Work task
Which lines of the records contain the string "phẩm"? Identify each one and copy it in full, treating uppercase and lowercase as different.

Supplied information
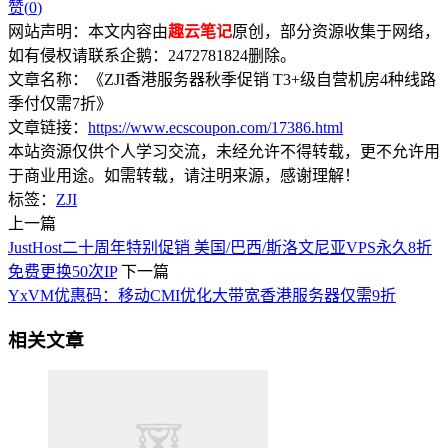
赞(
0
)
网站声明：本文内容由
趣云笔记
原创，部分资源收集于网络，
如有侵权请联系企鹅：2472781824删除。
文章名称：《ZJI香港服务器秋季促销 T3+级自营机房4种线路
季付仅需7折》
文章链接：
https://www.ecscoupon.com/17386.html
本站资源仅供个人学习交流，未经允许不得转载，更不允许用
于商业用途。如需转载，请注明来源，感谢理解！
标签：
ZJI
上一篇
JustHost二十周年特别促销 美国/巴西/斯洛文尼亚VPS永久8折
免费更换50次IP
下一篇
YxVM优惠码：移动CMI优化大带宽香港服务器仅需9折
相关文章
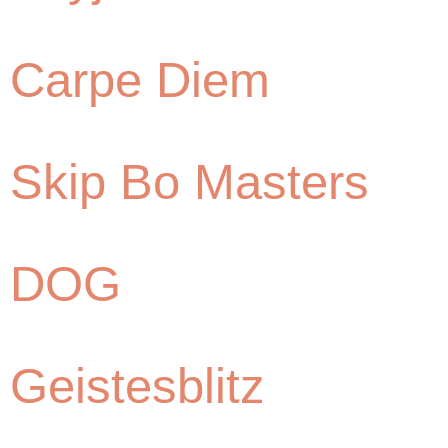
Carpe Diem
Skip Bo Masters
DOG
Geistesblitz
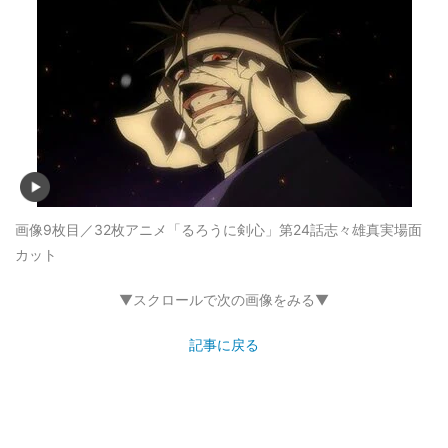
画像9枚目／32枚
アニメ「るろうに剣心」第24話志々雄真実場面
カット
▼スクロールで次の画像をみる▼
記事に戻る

...

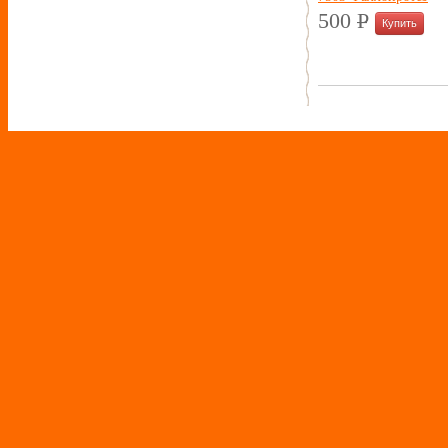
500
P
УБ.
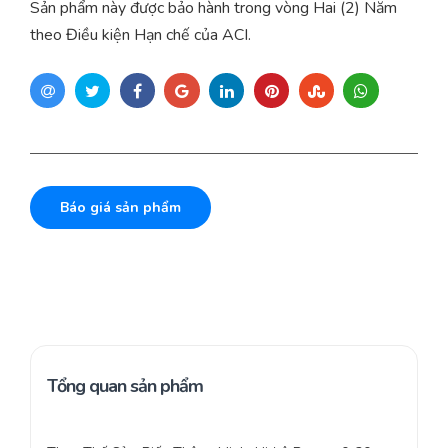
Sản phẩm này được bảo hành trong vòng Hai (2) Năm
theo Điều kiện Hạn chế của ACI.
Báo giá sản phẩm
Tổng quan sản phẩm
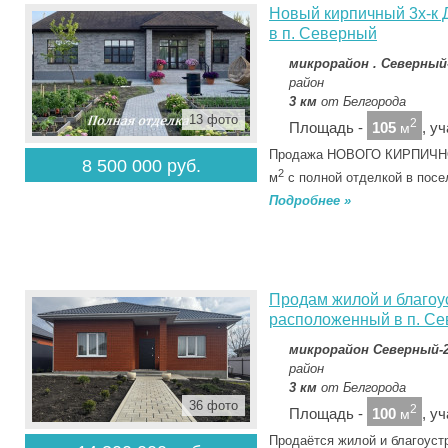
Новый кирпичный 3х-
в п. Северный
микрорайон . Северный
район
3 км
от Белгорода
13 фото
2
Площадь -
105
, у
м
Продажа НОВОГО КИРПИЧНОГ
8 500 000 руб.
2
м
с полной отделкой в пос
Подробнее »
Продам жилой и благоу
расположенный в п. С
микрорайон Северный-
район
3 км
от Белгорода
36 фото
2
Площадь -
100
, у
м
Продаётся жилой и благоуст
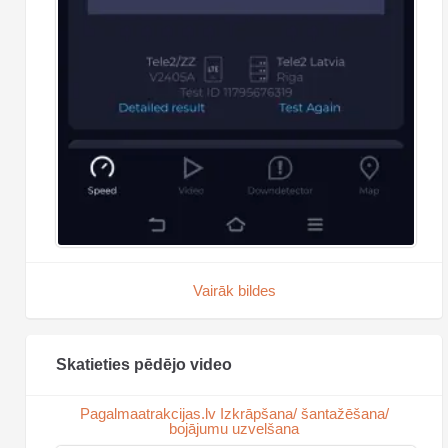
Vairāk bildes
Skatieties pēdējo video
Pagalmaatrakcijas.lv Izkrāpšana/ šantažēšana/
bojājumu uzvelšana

Your response
Sản phẩm này được bảo hành trong vòng Hai (2) Năm
Báo giá sản phẩm
Tổng quan sản phẩm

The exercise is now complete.